Além disso tudo, as bruxas arrancam o membro viril dos homens ou causam impotência reprodutora nestes, provocam abortos, devoram bebês como canibais ou oferece-os como oferenda ao diabo, provocam tempestades comuns e de granizo, fulminam homens com raios, são capazes de voar...
E como os Inquisidores sabem de tudo isso? Segundo eles através principalmente de relatos de
"testemunhas dignas de todo crédito" e/ou confissão das próprias bruxas.
Ademais, ao longo do texto, frequentemente o autor cita outros autores, sobretudo religiosos, quando não a própria bíblia, com o intuito de embasar as insanidades que está dizendo, como se tais autores citados fossem incontestáveis. Nomes como S. Agostinho, S. Tomás, S. Gregório, S. Anselmo, S. Paulo e até mesmo Aristóteles, além de outros.

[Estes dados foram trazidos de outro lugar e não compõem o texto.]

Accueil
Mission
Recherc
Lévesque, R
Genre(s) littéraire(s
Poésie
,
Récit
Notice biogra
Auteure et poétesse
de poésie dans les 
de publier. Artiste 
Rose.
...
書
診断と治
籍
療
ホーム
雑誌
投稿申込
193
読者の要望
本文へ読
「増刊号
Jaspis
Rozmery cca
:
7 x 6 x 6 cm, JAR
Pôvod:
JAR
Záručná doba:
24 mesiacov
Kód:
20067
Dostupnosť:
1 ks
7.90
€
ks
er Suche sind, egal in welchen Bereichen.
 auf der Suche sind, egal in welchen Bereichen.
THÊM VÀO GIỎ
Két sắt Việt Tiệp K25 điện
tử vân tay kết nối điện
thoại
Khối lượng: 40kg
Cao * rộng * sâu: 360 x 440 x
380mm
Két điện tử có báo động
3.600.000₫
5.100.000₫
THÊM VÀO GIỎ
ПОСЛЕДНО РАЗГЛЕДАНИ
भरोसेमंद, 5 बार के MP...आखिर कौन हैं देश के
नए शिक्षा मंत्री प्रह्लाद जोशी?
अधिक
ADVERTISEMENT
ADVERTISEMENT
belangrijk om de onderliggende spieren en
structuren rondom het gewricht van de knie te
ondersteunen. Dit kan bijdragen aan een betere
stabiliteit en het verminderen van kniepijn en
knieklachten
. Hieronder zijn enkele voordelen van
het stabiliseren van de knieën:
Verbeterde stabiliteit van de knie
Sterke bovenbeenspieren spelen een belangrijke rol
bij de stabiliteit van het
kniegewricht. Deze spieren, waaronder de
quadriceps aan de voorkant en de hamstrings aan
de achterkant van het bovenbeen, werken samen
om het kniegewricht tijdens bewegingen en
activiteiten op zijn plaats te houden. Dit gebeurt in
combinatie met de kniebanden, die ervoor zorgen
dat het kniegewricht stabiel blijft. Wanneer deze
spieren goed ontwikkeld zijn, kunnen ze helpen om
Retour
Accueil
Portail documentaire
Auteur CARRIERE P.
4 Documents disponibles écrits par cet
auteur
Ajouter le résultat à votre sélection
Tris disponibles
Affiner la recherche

Vou parar por aqui pois esta resenha já está enorme. Porém afirmo que poderia ser muito maior pois elementos não faltam. Fique com mais um interessante trecho do livro:
"Não é de nosso conhecimento que alguma pessoa inocente já tenha sido punida por mera suspeita de bruxaria: Deus nunca há de permitir que isso aconteça."